Saturday, 27 September 2014

All Yesterdays: A Cognitive Shift In How We Look At Dinosaurs

All Yesterdays will make you love dinosaurs anew. The way we view dinosaurs, and the way that artists have depicted them, has changed greatly over the last century (and even over the last decade). Though a child of the 1980s, my love for dinosaurs started with hand-me-down dinosaur books from the 1960s and 1970s which depicted swamp-dwelling brachiosaurs and bulky, slow-moving biped hunters. At 10 years old my view of dinosaurs was changed forever by Jurassic Park (the book and movie, I was a bit of a JP junkie). Fast moving, sleek, powerful dinosaurs were now all the rage (thanks mainly to lots of paleontological research that my 10 year old self had no idea of!).

And now the shift begins again as, with newer evidence, we've begun to see feathered dinosaurs depicted. Yet... All Yesterdays points out what we are still missing... attempts, however speculative, to see dinosaurs as more than just bones, muscles and skin. Trapped by the near insurmountable lack of evidence of anything but bone and a few skin and feather impressions, scientists and artists have sometimes been guilty of failing to think about how dinosaurs would really have looked and behaved.
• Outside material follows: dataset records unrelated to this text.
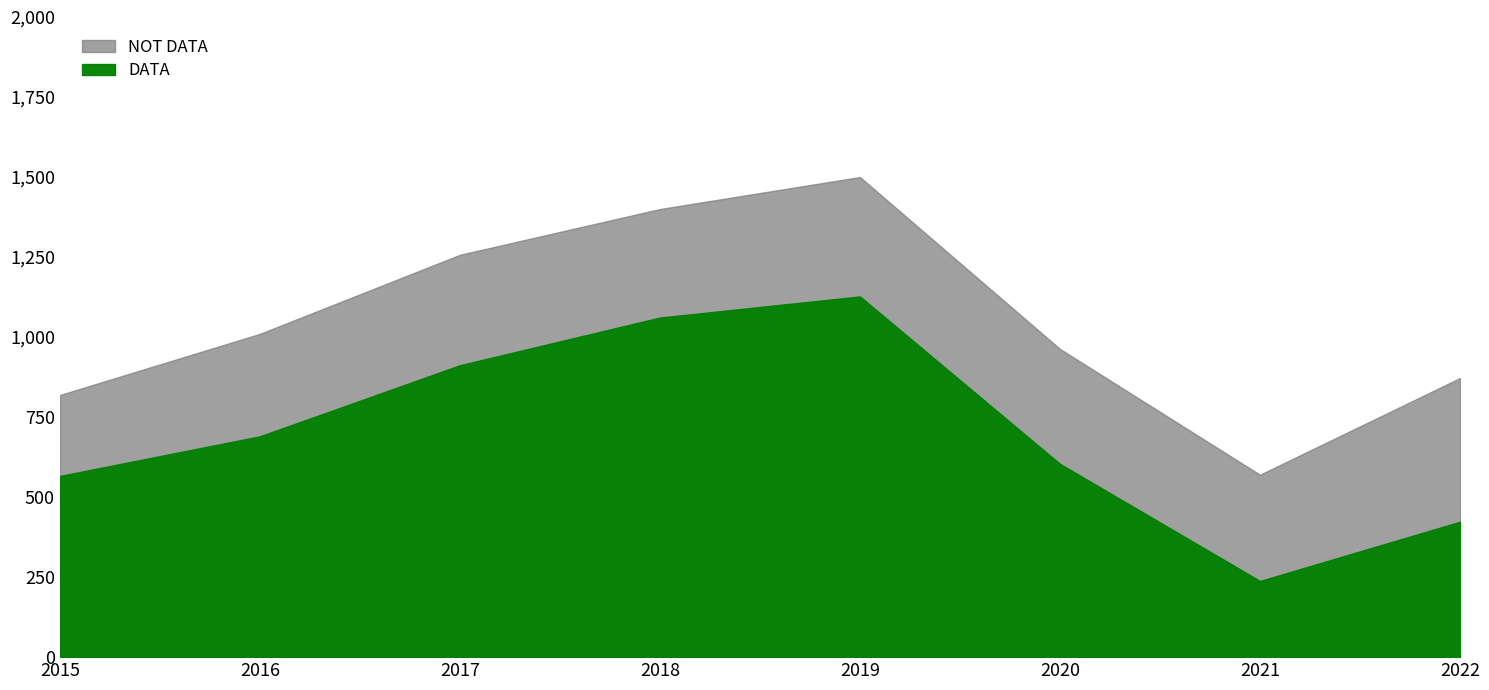

Where does the DATA series first go above 690?

2017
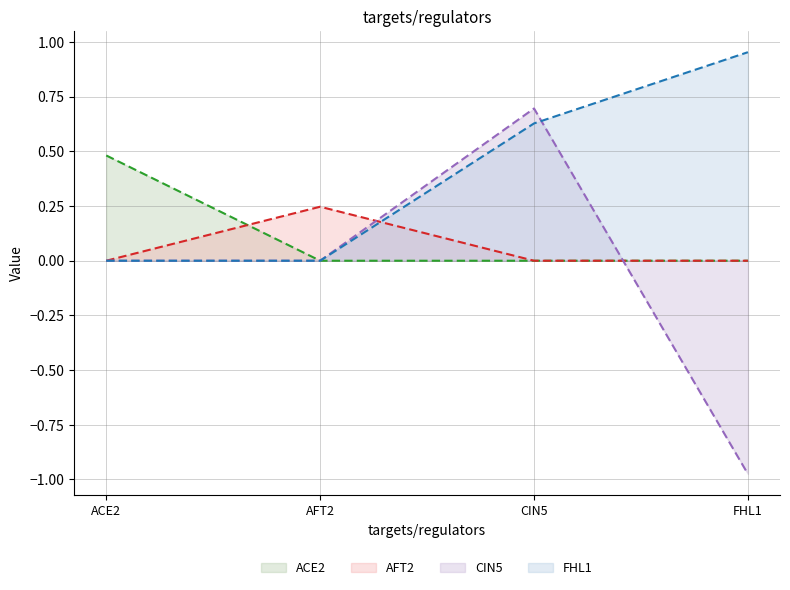

What is the average value of the FHL1 series?

0.4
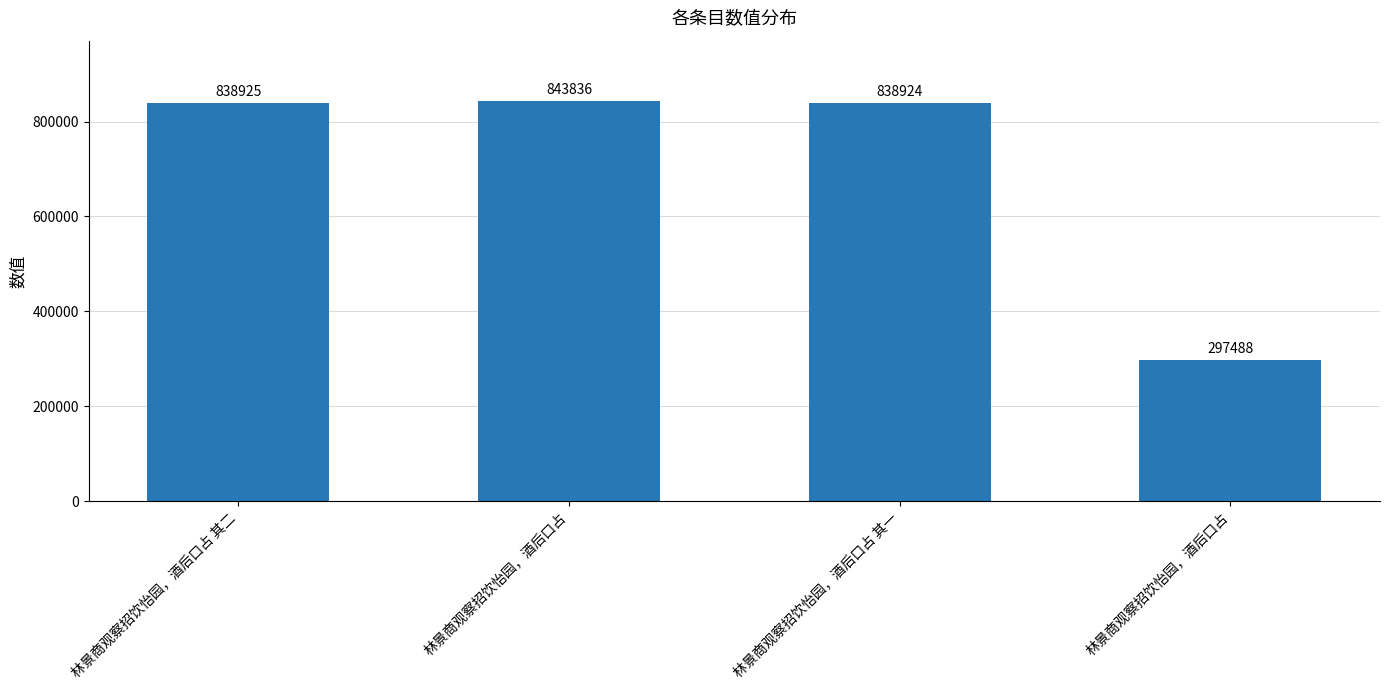

Count the number of categories in the chart.

4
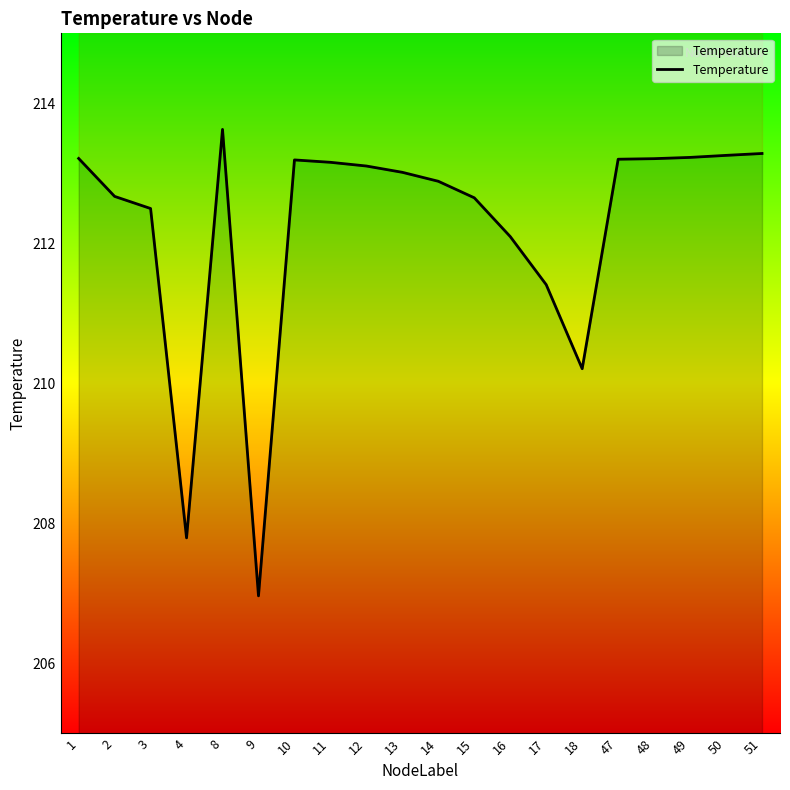

How many data points are less than 213?

9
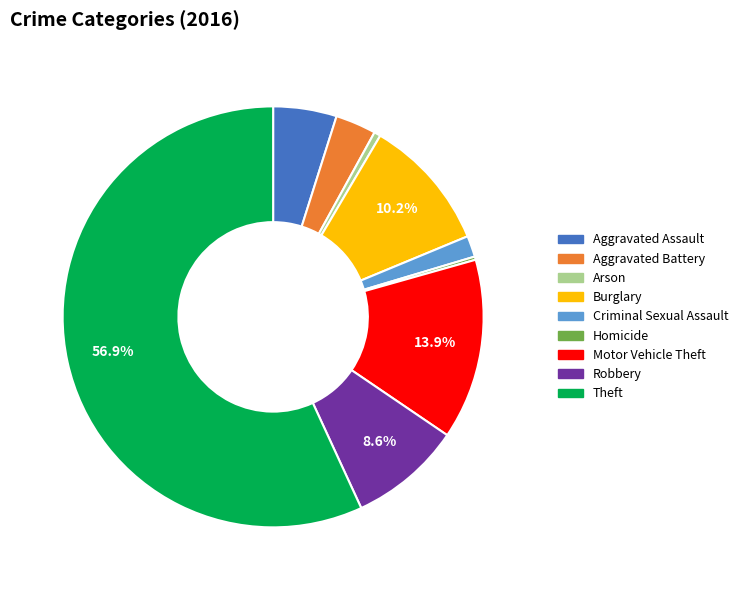

Which category accounts for the majority?

Theft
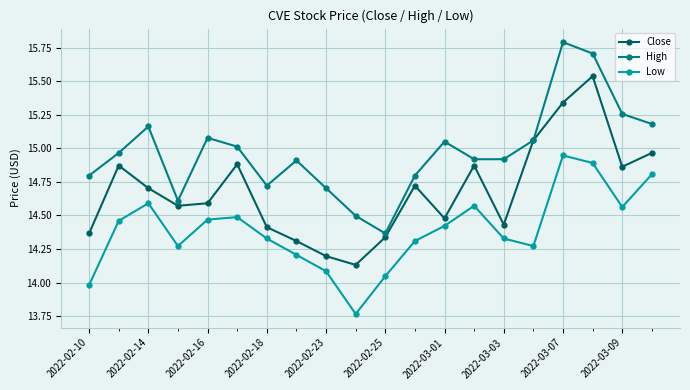

True or false: Close and Low intersect in this chart.

False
There is so much missing from the fossil record that this is quite unsurprising. The end of All Yesterdays presents us with how we might view modern day animals if all we had to go on was their fossilised bones. Darren Naish himself calls it "shrink wrapping" and gives a few examples on his blog here. Once you've let those imagines sink in you begin to see just how different dinosaurs probably actually looked compared to how we've been depicting them.

All Yesterdays presents fluffy dinosaurs, feathered dinosaurs that look like birds rather than feathered scaly dinosaurs, dinosaurs in extreme camouflage (their version of a plesiosaur [not a dinosaur I know!] lying silently on the sea floor disguised as coral is my favourite depiction of a marine reptile ever) and dinosaurs at play.

Almost everything in it is completely and utterly speculative. But it slams home just how inhibited and sterile our depictions have been up to now and how much more utterly beguiling the Mesozoic fauna probably was.